What needs to be done. Rewrite every line of the material below as a Markdown table with two columns, Row and Line. Number the lines in order in Row, put each line's text in Line, and leave out blank lines.

Extracted data.
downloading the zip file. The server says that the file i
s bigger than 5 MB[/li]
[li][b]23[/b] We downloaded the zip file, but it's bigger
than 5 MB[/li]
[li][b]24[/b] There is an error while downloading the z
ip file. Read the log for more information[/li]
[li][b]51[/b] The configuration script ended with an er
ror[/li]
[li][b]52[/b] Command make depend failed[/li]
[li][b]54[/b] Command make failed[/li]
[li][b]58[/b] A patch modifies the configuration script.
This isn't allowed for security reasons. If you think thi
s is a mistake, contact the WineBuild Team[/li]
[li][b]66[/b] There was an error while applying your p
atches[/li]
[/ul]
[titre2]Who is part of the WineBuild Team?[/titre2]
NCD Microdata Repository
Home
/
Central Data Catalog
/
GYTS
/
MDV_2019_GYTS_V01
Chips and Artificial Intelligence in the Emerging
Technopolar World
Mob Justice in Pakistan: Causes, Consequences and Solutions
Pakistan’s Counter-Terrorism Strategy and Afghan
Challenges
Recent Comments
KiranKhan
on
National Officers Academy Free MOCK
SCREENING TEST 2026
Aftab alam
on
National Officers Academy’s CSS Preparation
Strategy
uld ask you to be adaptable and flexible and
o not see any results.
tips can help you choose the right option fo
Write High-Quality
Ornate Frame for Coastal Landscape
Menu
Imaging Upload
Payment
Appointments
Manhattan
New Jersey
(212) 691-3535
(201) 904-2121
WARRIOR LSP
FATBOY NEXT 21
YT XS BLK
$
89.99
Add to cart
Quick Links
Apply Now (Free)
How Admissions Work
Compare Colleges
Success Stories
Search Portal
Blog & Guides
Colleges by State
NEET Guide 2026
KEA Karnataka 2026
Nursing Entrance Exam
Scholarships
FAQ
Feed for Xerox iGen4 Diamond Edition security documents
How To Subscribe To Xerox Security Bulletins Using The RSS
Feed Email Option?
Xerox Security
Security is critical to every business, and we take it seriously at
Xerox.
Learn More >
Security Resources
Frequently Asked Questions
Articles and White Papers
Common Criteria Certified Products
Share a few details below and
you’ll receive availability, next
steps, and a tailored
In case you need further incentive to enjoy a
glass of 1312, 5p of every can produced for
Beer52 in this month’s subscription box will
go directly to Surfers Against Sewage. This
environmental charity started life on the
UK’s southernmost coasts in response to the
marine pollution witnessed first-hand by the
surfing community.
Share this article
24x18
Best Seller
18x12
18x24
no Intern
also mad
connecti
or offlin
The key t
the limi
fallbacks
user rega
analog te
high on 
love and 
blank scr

Result for this task.
| Row | Line |
|---|---|
| 1 | downloading the zip file. The server says that the file i |
| 2 | s bigger than 5 MB[/li] |
| 3 | [li][b]23[/b] We downloaded the zip file, but it's bigger |
| 4 | than 5 MB[/li] |
| 5 | [li][b]24[/b] There is an error while downloading the z |
| 6 | ip file. Read the log for more information[/li] |
| 7 | [li][b]51[/b] The configuration script ended with an er |
| 8 | ror[/li] |
| 9 | [li][b]52[/b] Command make depend failed[/li] |
| 10 | [li][b]54[/b] Command make failed[/li] |
| 11 | [li][b]58[/b] A patch modifies the configuration script. |
| 12 | This isn't allowed for security reasons. If you think thi |
| 13 | s is a mistake, contact the WineBuild Team[/li] |
| 14 | [li][b]66[/b] There was an error while applying your p |
| 15 | atches[/li] |
| 16 | [/ul] |
| 17 | [titre2]Who is part of the WineBuild Team?[/titre2] |
| 18 | NCD Microdata Repository |
| 19 | Home |
| 20 | / |
| 21 | Central Data Catalog |
| 22 | / |
| 23 | GYTS |
| 24 | / |
| 25 | MDV_2019_GYTS_V01 |
| 26 | Chips and Artificial Intelligence in the Emerging |
| 27 | Technopolar World |
| 28 | Mob Justice in Pakistan: Causes, Consequences and Solutions |
| 29 | Pakistan’s Counter-Terrorism Strategy and Afghan |
| 30 | Challenges |
| 31 | Recent Comments |
| 32 | KiranKhan |
| 33 | on |
| 34 | National Officers Academy Free MOCK |
| 35 | SCREENING TEST 2026 |
| 36 | Aftab alam |
| 37 | on |
| 38 | National Officers Academy’s CSS Preparation |
| 39 | Strategy |
| 40 | uld ask you to be adaptable and flexible and |
| 41 | o not see any results. |
| 42 | tips can help you choose the right option fo |
| 43 | Write High-Quality |
| 44 | Ornate Frame for Coastal Landscape |
| 45 | Menu |
| 46 | Imaging Upload |
| 47 | Payment |
| 48 | Appointments |
| 49 | Manhattan |
| 50 | New Jersey |
| 51 | (212) 691-3535 |
| 52 | (201) 904-2121 |
| 53 | WARRIOR LSP |
| 54 | FATBOY NEXT 21 |
| 55 | YT XS BLK |
| 56 | $ |
| 57 | 89.99 |
| 58 | Add to cart |
| 59 | Quick Links |
| 60 | Apply Now (Free) |
| 61 | How Admissions Work |
| 62 | Compare Colleges |
| 63 | Success Stories |
| 64 | Search Portal |
| 65 | Blog & Guides |
| 66 | Colleges by State |
| 67 | NEET Guide 2026 |
| 68 | KEA Karnataka 2026 |
| 69 | Nursing Entrance Exam |
| 70 | Scholarships |
| 71 | FAQ |
| 72 | Feed for Xerox iGen4 Diamond Edition security documents |
| 73 | How To Subscribe To Xerox Security Bulletins Using The RSS |
| 74 | Feed Email Option? |
| 75 | Xerox Security |
| 76 | Security is critical to every business, and we take it seriously at |
| 77 | Xerox. |
| 78 | Learn More > |
| 79 | Security Resources |
| 80 | Frequently Asked Questions |
| 81 | Articles and White Papers |
| 82 | Common Criteria Certified Products |
| 83 | Share a few details below and |
| 84 | you’ll receive availability, next |
| 85 | steps, and a tailored |
| 86 | In case you need further incentive to enjoy a |
| 87 | glass of 1312, 5p of every can produced for |
| 88 | Beer52 in this month’s subscription box will |
| 89 | go directly to Surfers Against Sewage. This |
| 90 | environmental charity started life on the |
| 91 | UK’s southernmost coasts in response to the |
| 92 | marine pollution witnessed first-hand by the |
| 93 | surfing community. |
| 94 | Share this article |
| 95 | 24x18 |
| 96 | Best Seller |
| 97 | 18x12 |
| 98 | 18x24 |
| 99 | no Intern |
| 100 | also mad |
| 101 | connecti |
| 102 | or offlin |
| 103 | The key t |
| 104 | the limi |
| 105 | fallbacks |
| 106 | user rega |
| 107 | analog te |
| 108 | high on  |
| 109 | love and  |
| 110 | blank scr |